Avery’s eyes went wide again. “Laurence.”

“Tell me,” Laurence said, keeping hold of Avery’s hand. “Is this real? Is this you? Or am I just dreaming?”

“I dream away the in-between times. I don’t remember much of them in the waking days.”

“Remember this,” Laurence said, his heart clenching, and pulled him in for a kiss.

It didn’t quite feel real, but it was close enough that he felt Avery’s gasp against his mouth and the warm, desperate grasp of Avery’s arms closing around him.




HE WOKE smiling to the sound of a thrush singing its heart out in the garden below.

Everything was easier then, through the slow, lazy days of summer and into the first bite of autumn. He took on more and more work at the surgery, learned the names of more and more of the villagers, and dreamed of Avery more and more—Avery in the snow, framed by holly, lonely but hopeful. Laurence told him all the minutiae of his days—the peculiar patients, the misadventures in pathfinding, the conversations with Althea and Millie and Elspeth and Dr. Nash, and day by day that initial, easy rush of mutual liking and attraction deepened into something more.

Tonight he sat in the snow that never stung him, Avery’s head in his lap as he recounted the terrible conversation he had had with the vicar, who had suddenly woken up enough to wonder if Laurence might be courting Elspeth. It had not gone well.

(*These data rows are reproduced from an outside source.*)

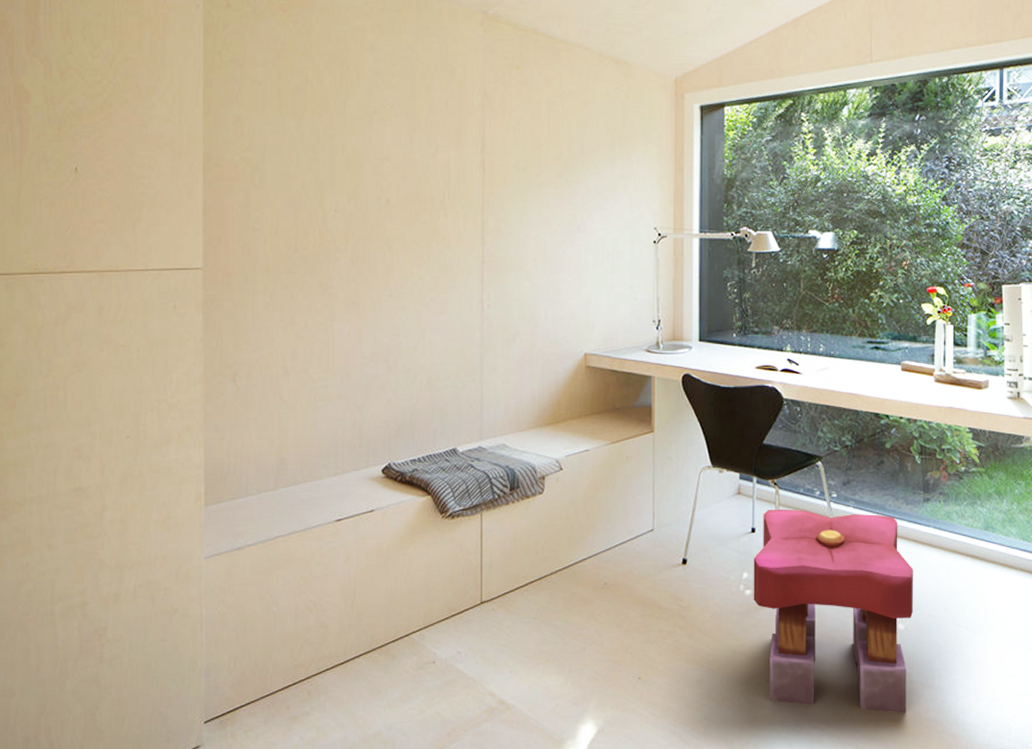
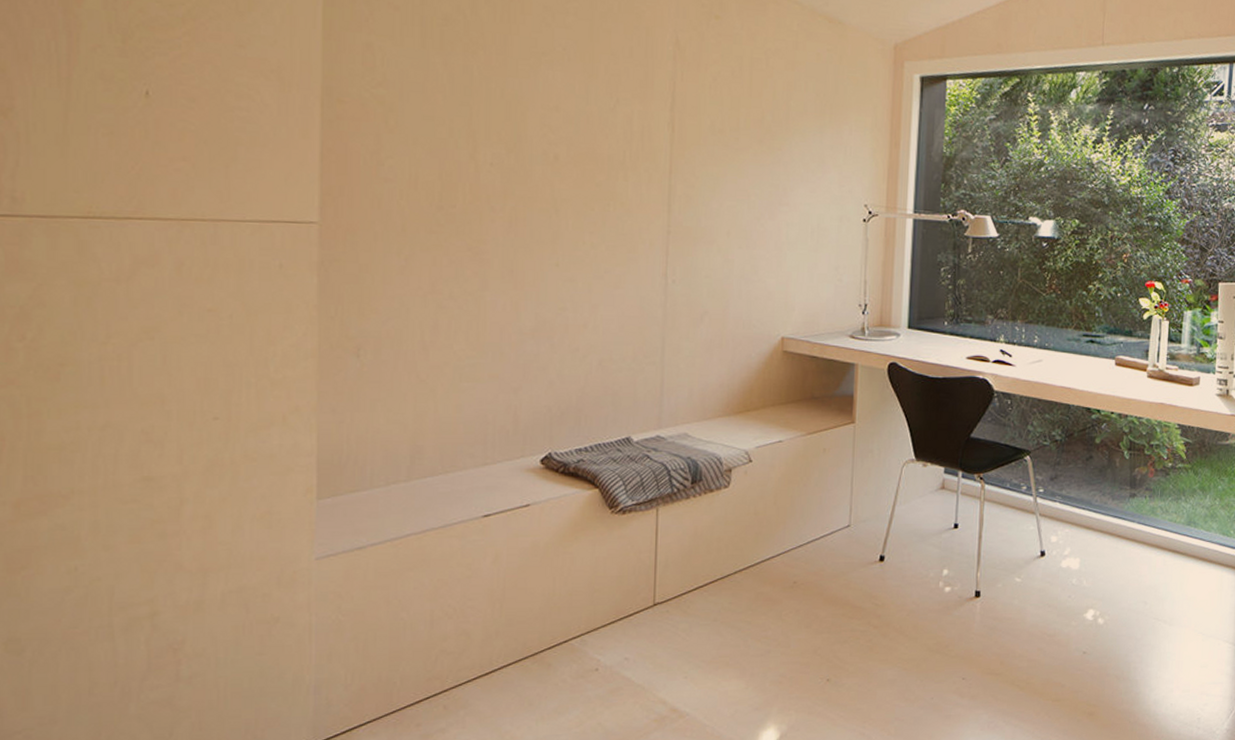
stool: present [753,509,913,713] -> none [952,504,1116,706]

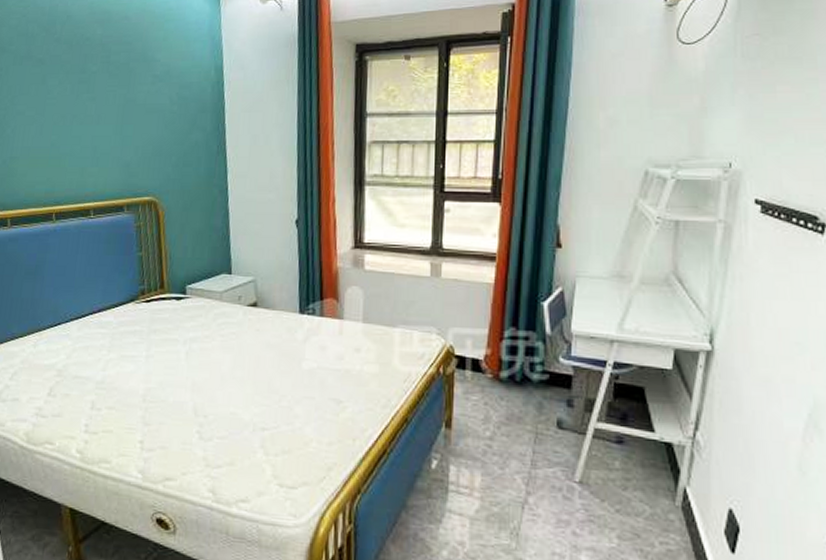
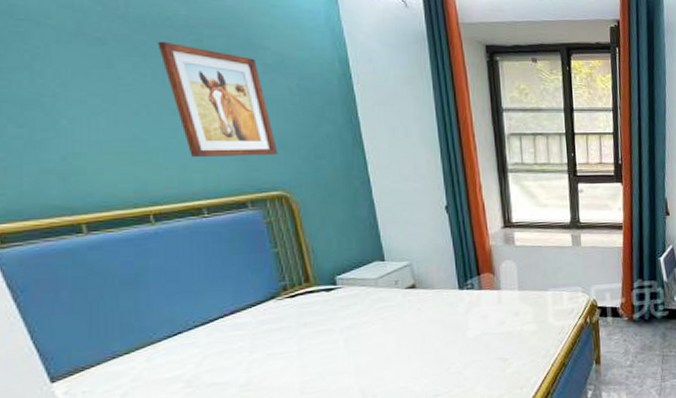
wall art: none [78,59,154,162] -> present [157,41,278,157]

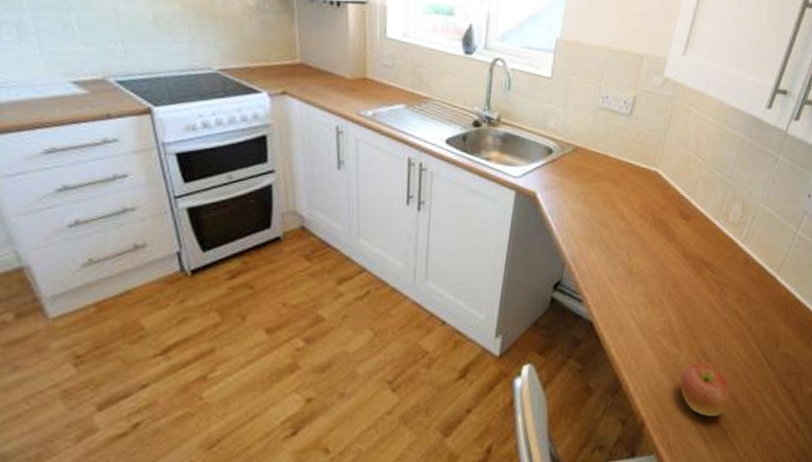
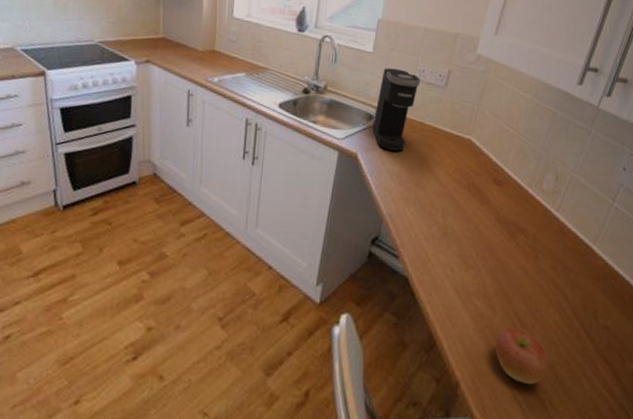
coffee maker: none [552,95,604,188] -> present [372,68,421,151]

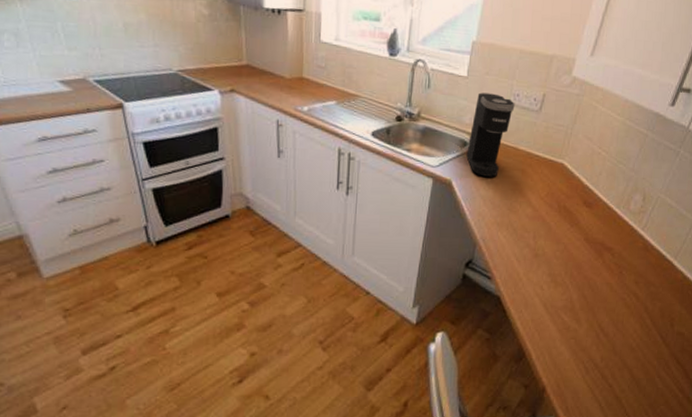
apple: present [495,327,549,385] -> none [579,337,627,386]

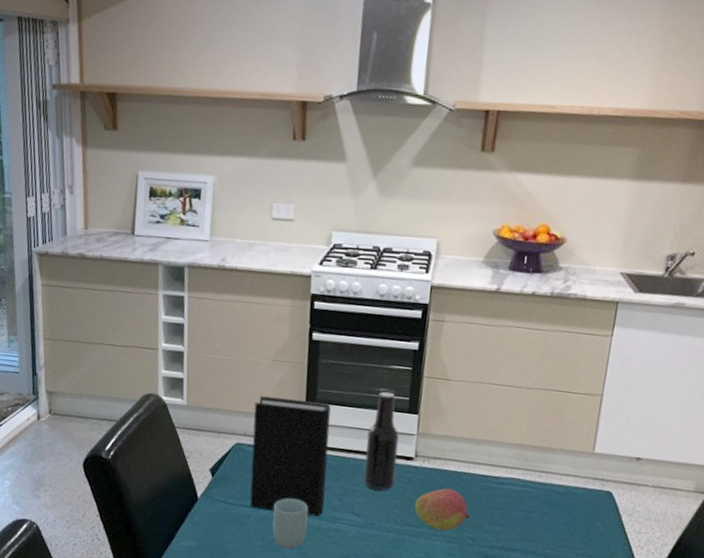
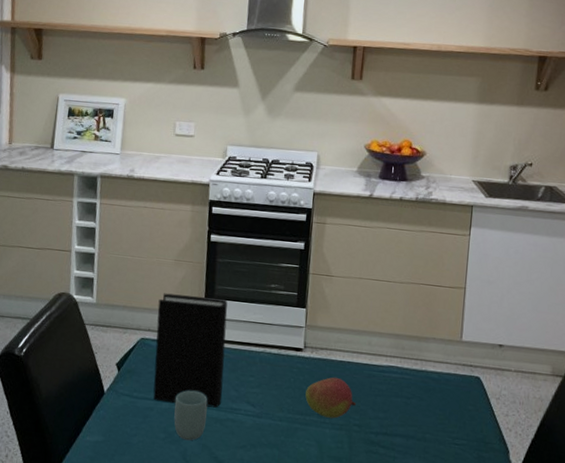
beer bottle: present [363,391,399,490] -> none [258,287,289,381]

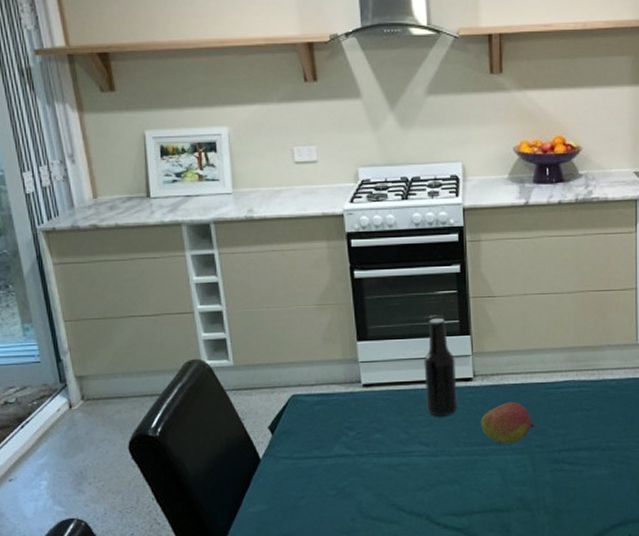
book: present [153,293,228,408] -> none [305,339,392,459]
cup: present [174,390,208,441] -> none [340,440,378,493]
beer bottle: none [258,287,289,381] -> present [424,317,458,416]

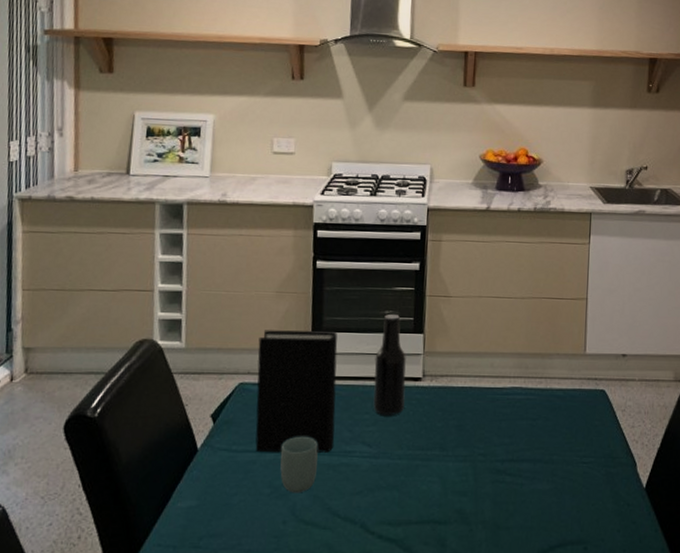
book: none [305,339,392,459] -> present [255,330,338,453]
cup: none [340,440,378,493] -> present [280,436,318,493]
fruit: present [481,401,535,444] -> none [426,405,480,450]

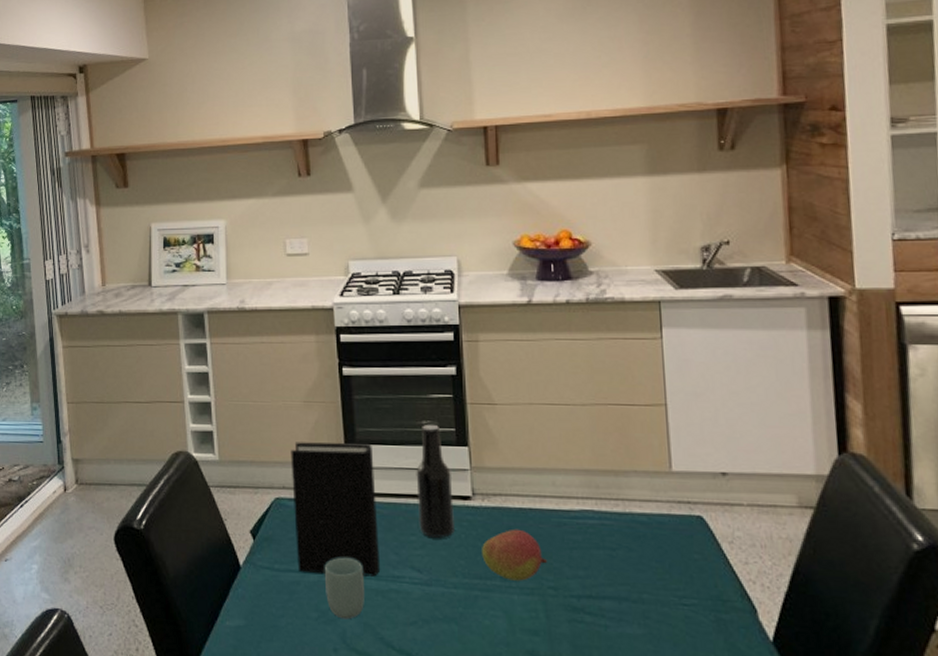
fruit: none [426,405,480,450] -> present [482,529,547,581]

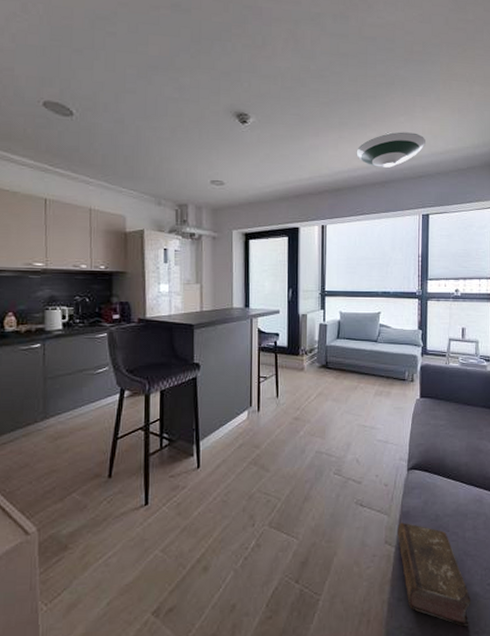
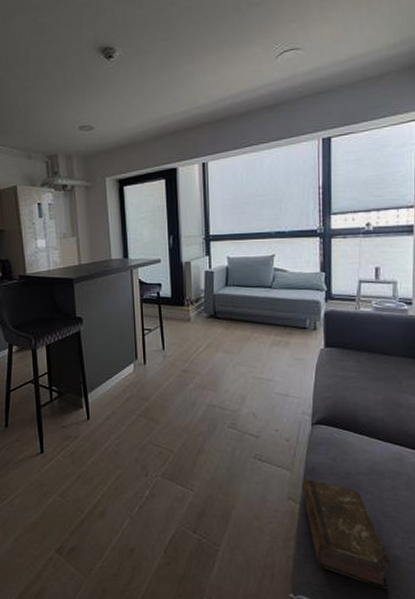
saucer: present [356,132,425,168] -> none [238,40,324,88]

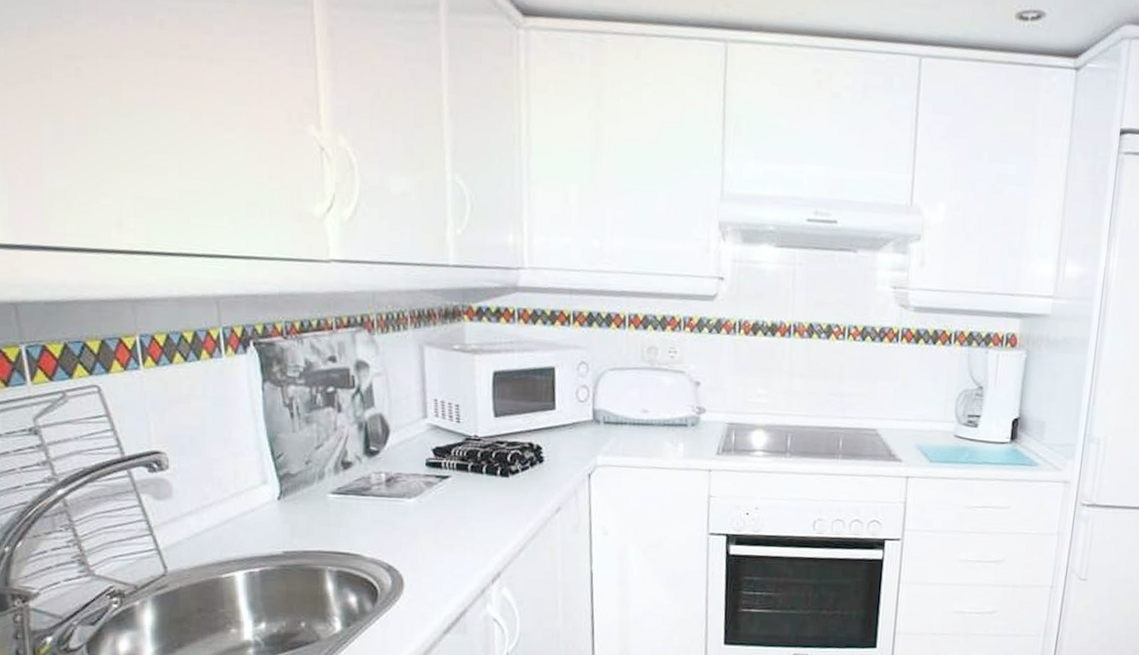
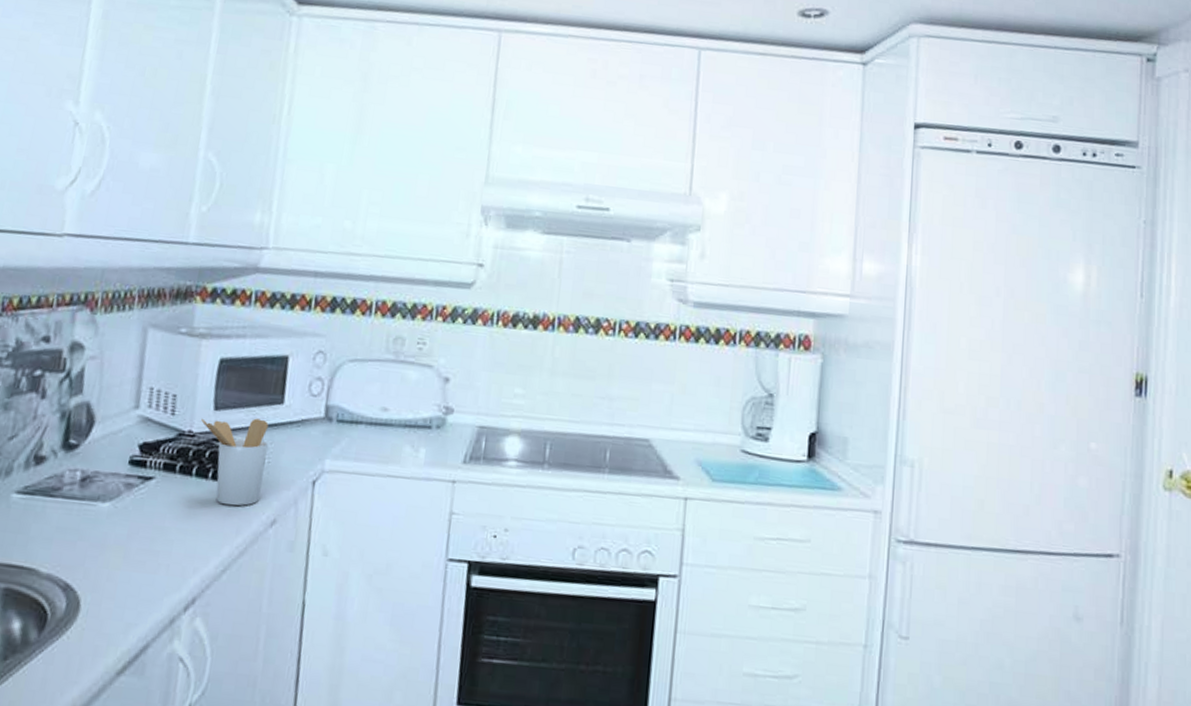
utensil holder: none [484,423,546,498] -> present [201,418,269,506]

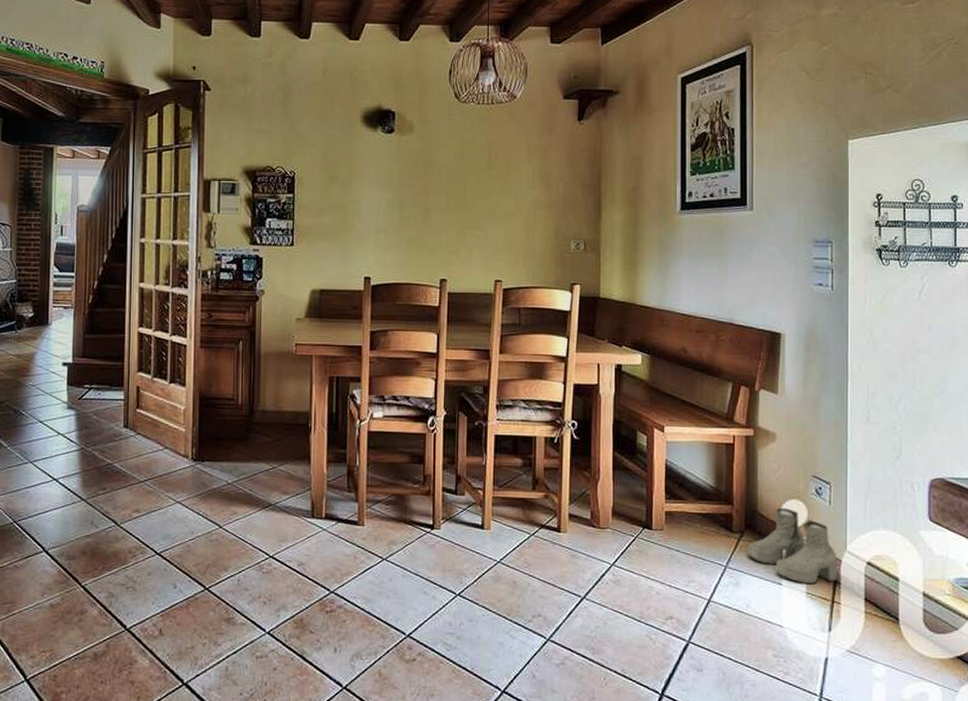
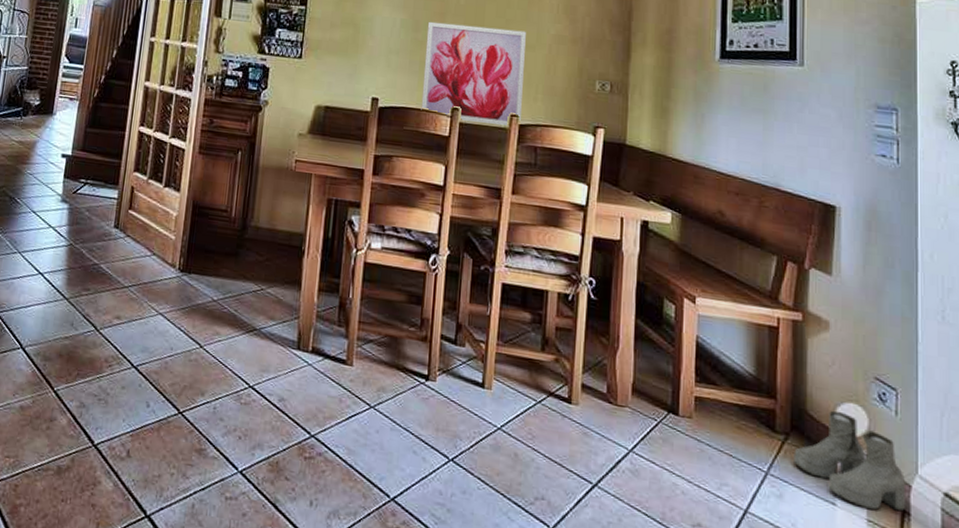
wall art: none [411,198,505,292] -> present [421,21,526,127]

“And that’s why the vicar is now under the impression I had my balls blown off somewhere in the North Atlantic,” Laurence concluded as Avery hiccupped with laughter against his thigh.

“Have you informed good maid Elspeth of this unfortunate event?”

“All Elspeth cares about is getting to Oxford. She eventually wants to stand for Parliament, she tells me.”

“Such a world you live in,” Avery murmured. “My sister could never have dreamed such dreams.”

“We’re a long way from fairness yet,” Laurence said, thinking of Millie and her Spitfires and the drawn-out battle Elspeth was fighting against her father’s expectations of an obedient daughter. He had spent some time trying to speak to the vicar on her behalf, which was how the entire unfortunate conversation had started.

“Still no place for men like us?” Avery asked sadly.

“Still illegal,” Laurence said, smoothing back the hair from Avery’s brow, “but they won’t hang us for it now.”

“Maybe we will live, you and I, to see that too change.”

“Such an optimist,” Laurence murmured as Avery sat up, leaning in to claim his mouth in the ghostly kiss that was all dreams offered.




IN SEPTEMBER, Elspeth won her fight and spent half her time at the surgery frantically cramming. Laurence couldn’t help much with the maths, but he gladly tutored her in the rest.

“I will repay you,” she said fiercely.

He thought nothing of it until he was roused from his meticulous and difficult record keeping by the blare of a familiar car horn. He made his way outside to see Althea parked across the road outside, her car overflowing with excited women—Millie, Elspeth, and Elspeth’s sister Jeannie, whom Laurence found slightly terrifying. Jeannie’s bike was tied precariously to the roof of the car, and Jeannie herself struggled out with an enormous case in her arms.

“Found them on the way up from the station,” Althea informed him. “Trying to bring you that on the back of the bike. Only right to offer a lift.”

“Tell him what it is!” Elspeth shrieked, diving out of the back seat to dance around her sister. “Tell him what we got him!”

Dr. Nash had been drawn out of his afternoon nap now, and the neighbors’ curtains were twitching.

Jeannie grinned and proffered the case in his direction. “Bank was chucking them out, and I remembered Elf saying you could do with one. Better off with you than down the dump.”

“Open it! Open it!” Elspeth cried.

Laurence, very aware of his audience, sat down on the step to undo the clasps of the case. Inside was a machine, slightly bigger than a typewriter but with purely numerical keys. “What is it?”

“It’s a calculator!” Elspeth informed him.

“You’re a calculator,” Laurence pointed out.

She rolled her eyes. “This one won’t snaffle your shortbread.”

Laurence glared up at her. “That was you?”